Our lab technician draws a sample of blood from the patient and enters it into the Pima device on the spot. From there, it takes about 20 minutes to deliver a CD4 count.
Does such a quick turnaround actually help close the treatment gap?
Yes. A recent peer-reviewed study in Plos One notes that point-of-care testing for CD4 counts has been shown to increase the number of patients in need of antiretroviral therapy who start treatment within three months of being tested. The study also found that the availability of testing at the point of care (one goal of Pima) helped reduce the number of patients not yet needing treatment (“pre-ART”) who were lost to follow-up care.
And what happens after the CD4 count comes back?
Well, that depends. If the patient’s CD4 count is high enough, meaning that he or she is not yet eligible for antiretroviral therapy, we will continue to monitor CD4 levels, schedule a follow-up clinical appointment in six months, and provide other needed support such as food, housing, and education on how to stay healthy. In these cases, our community health workers will make home visits and check on patients to make sure there haven’t been any changes in their health requiring earlier follow-up.
But what if the patient’s CD4 count is low?
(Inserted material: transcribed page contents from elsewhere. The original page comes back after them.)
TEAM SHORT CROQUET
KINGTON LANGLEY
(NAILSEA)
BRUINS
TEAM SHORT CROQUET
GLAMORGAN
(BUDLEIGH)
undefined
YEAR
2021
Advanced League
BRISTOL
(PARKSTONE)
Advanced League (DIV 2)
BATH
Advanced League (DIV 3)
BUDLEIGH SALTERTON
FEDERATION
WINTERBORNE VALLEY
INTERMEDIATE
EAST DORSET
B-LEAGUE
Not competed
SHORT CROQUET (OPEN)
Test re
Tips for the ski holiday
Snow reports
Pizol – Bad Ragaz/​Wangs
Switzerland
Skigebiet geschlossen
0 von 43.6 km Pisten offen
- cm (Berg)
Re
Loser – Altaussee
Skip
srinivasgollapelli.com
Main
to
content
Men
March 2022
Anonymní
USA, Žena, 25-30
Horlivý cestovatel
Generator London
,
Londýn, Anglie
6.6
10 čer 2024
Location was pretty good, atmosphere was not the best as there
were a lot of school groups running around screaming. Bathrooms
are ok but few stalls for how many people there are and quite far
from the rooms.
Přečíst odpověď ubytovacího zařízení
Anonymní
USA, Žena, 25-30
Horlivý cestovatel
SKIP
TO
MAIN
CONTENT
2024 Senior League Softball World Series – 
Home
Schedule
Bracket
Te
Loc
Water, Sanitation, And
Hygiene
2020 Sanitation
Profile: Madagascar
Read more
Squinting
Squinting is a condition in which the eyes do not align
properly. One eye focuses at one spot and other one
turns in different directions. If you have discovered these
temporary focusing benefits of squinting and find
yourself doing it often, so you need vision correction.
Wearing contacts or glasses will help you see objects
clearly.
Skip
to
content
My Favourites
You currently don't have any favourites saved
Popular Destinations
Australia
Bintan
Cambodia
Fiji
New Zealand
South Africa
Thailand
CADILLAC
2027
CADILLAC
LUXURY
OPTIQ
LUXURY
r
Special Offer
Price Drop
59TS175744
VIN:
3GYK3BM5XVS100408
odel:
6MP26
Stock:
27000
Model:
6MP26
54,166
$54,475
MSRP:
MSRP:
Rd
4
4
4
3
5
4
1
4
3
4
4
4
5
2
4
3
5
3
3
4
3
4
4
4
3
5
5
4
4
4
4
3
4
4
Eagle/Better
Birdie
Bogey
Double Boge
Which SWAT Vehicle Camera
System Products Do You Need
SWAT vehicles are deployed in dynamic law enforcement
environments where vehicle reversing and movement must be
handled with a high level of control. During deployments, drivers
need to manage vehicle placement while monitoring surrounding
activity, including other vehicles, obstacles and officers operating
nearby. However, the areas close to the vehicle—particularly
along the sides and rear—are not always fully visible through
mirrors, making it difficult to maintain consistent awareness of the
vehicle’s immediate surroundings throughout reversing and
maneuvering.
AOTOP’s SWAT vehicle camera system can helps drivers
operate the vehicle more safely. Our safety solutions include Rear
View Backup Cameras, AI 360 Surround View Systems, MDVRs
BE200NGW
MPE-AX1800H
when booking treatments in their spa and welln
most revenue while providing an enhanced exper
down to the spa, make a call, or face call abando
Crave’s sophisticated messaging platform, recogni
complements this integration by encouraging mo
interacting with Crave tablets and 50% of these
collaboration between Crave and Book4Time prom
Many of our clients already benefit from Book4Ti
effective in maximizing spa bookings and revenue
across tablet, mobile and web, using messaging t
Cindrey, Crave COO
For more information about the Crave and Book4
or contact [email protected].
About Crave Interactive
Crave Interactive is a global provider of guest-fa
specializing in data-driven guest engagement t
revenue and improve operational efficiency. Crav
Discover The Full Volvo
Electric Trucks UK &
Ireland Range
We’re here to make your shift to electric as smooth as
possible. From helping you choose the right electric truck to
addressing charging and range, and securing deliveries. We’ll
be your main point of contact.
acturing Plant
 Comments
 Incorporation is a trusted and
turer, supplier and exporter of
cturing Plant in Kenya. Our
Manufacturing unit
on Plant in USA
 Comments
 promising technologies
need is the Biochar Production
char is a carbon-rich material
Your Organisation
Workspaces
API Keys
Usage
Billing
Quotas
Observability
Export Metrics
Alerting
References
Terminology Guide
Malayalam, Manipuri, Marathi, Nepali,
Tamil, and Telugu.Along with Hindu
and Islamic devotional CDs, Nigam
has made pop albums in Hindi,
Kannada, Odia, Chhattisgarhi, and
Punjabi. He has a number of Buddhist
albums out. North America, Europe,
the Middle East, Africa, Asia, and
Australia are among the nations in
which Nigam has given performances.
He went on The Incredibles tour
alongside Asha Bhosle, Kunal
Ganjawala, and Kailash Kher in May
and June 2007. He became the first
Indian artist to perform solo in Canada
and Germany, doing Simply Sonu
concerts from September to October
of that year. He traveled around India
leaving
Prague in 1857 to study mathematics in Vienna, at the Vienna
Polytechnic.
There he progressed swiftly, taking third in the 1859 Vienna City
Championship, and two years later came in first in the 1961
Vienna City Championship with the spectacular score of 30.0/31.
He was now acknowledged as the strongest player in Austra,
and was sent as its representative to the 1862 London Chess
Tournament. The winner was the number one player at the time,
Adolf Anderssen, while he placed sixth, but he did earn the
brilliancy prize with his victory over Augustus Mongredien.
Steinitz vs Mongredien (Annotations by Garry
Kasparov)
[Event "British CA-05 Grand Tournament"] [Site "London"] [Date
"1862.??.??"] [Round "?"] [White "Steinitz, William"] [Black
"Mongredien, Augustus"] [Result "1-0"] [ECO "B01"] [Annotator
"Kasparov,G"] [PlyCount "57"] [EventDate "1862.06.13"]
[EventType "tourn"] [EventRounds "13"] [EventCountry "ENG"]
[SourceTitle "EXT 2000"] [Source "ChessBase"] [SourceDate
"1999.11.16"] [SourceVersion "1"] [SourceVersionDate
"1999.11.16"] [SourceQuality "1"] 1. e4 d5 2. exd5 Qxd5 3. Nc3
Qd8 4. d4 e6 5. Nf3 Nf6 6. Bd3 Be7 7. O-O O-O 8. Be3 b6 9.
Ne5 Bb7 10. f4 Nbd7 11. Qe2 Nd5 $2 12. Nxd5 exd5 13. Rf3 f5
In the Dominican Republic, if a patient’s CD4 count is 350 cells/mm3 or less, he or she is immediately enrolled on antiretroviral therapy and assigned an acompañante, a community health worker who will meet with the patient on a daily basis to provide directly observed therapy, making sure the patient is taking his or her medication properly. By getting the patient on medication within hours of receiving the CD4 count, we’re closing the gap and making it easier for patients to receive timely care.
PIH/SES' work along the DR-Haiti central border is made possible with generous funding from the United States Agency for International Development.